Nous encourageons donc l’Artp à renforcer son rôle pour mettre en place un cadre de régulation solide, propice à une concurrence juste, afin de favoriser le développement du secteur postal au Sénégal et de permettre à La Poste de poursuivre sa mission dans les meilleures conditions.
Comment la Poste compte-t-elle reprendre ce qui était considéré comme son bien ?
Je tiens à le souligner une nouvelle fois avec insistance. L’accompagnement actif de l’État est essentiel pour ouvrir les portes du renouveau de La Poste. Toutefois, il est tout aussi crucial que les travailleuses et travailleurs de l’entreprise se mobilisent pleinement pour transformer cette crise en opportunité, afin de dessiner un avenir meilleur pour notre institution.

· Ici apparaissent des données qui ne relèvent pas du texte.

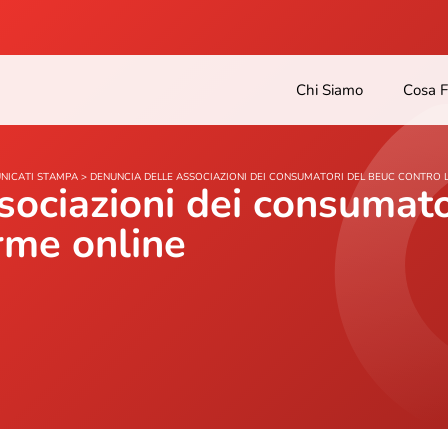
Chi Siamo
Cosa 
NICATI STAMPA
>
DENUNCIA DELLE ASSOCIAZIONI DEI CONSUMATORI DEL BEUC CONTRO 
sociazioni dei consumat
orme online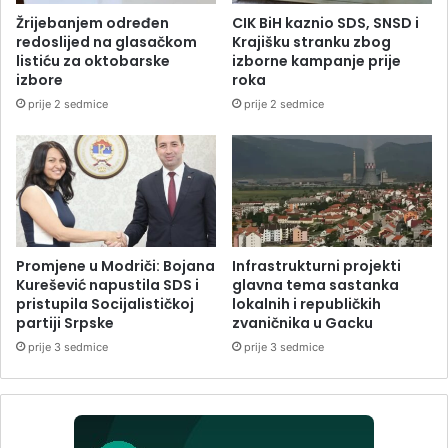
Žrijebanjem određen
CIK BiH kaznio SDS, SNSD i
redoslijed na glasačkom
Krajišku stranku zbog
listiću za oktobarske
izborne kampanje prije
izbore
roka
prije 2 sedmice
prije 2 sedmice
Promjene u Modriči: Bojana
Infrastrukturni projekti
Kurešević napustila SDS i
glavna tema sastanka
pristupila Socijalističkoj
lokalnih i republičkih
partiji Srpske
zvaničnika u Gacku
prije 3 sedmice
prije 3 sedmice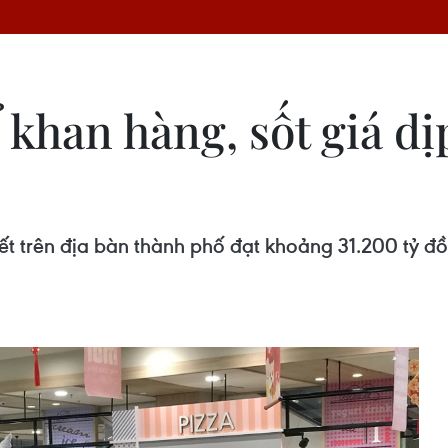
 khan hàng, sốt giá d
Tết trên địa bàn thành phố đạt khoảng 31.200 tỷ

L’engagement, le professionnalisme et la détermination de nos équipes, qu’il s’agisse des postières ou des postiers, seront les véritables moteurs de notre réussite. C’est par une mobilisation collective et une action concertée que nous réussirons à redresser, relancer et replacer La Poste comme un acteur central du développement socioéconomique du Sénégal.
Quelles opportunités le New Deal Technologique offre-t-il à La Poste ?

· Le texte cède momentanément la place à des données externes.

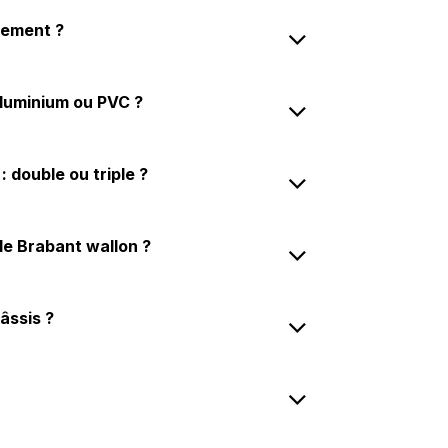
cement ?
luminium ou PVC ?
: double ou triple ?
e Brabant wallon ?
âssis ?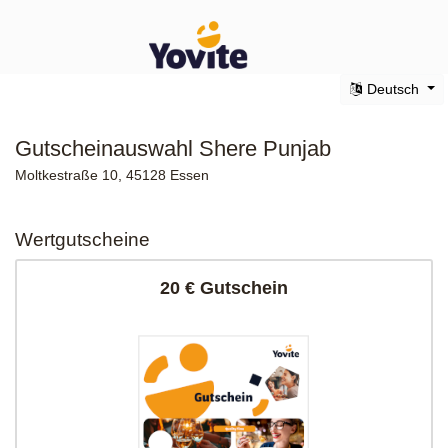
Deutsch
Gutscheinauswahl Shere Punjab
Moltkestraße 10, 45128 Essen
Wertgutscheine
20 € Gutschein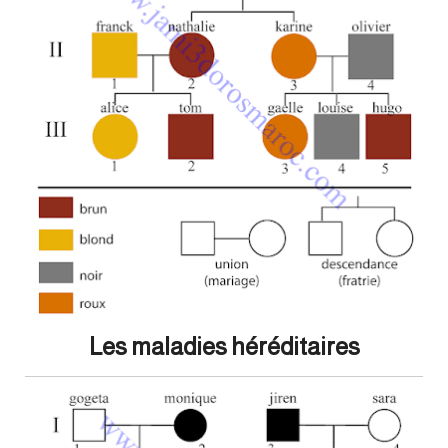
Les maladies héréditaires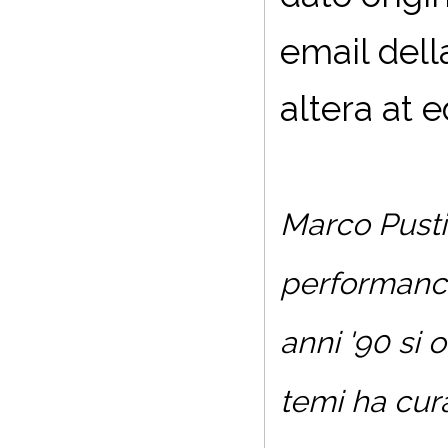
email dell
altera at 
Marco Pusti
performance
anni '90 si 
temi ha cur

Le New Deal Technologique constitue une opportunité stratégique majeure pour La Poste du Sénégal. Il lui permet de se repositionner comme un acteur clé de la transformation numérique du pays, en valorisant ses atouts logistiques, son maillage territorial et sa capacité à inspirer confiance. Avec le Guichet unique numérique par exemple, La Poste peut devenir un point d’ancrage du service public digital, en accueillant dans ses bureaux des guichets physiques connectés aux services administratifs numériques (identité numérique, actes d’état civil, etc.), en cohérence avec l’OS2.4 du New Deal. Pour ce qui est des Bureaux intelligents et inclusion numérique, grâce au projet de « Bureaux intelligents », La Poste pourra transformer ses agences en espaces publics numériques ou « cybers agences », destinés à accompagner les populations vulnérables (personnes âgées, en situation de handicap, zones enclavées, etc.) vers l’inclusion numérique. Il y a aussi la numérisation des services postaux de base. En intégrant des solutions telles que la lettre recommandée électronique, La Poste modernise ses services tout en conservant leur dimension juridique et sécuritaire. Dans la même veine, il y a le développement de l’économie numérique, la digitalisation des services financiers, l’E-commerce et la logistique intelligente, la connectivité universelle, les services de confiance numérique, l’archivage numérique sécurisé, la formation aux métiers du digital…Je suis convaincu qu’en capitalisant sur son ancrage territorial, sa vocation de service public et sa capacité d’innovation, La Poste du Sénégal peut devenir un acteur hybride – à la fois physique et numérique du New Deal Technologique. Elle a l’opportunité de se repositionner comme un opérateur stratégique de la transformation de l’État, au service des citoyens, des entreprises et de la souveraineté numérique nationale.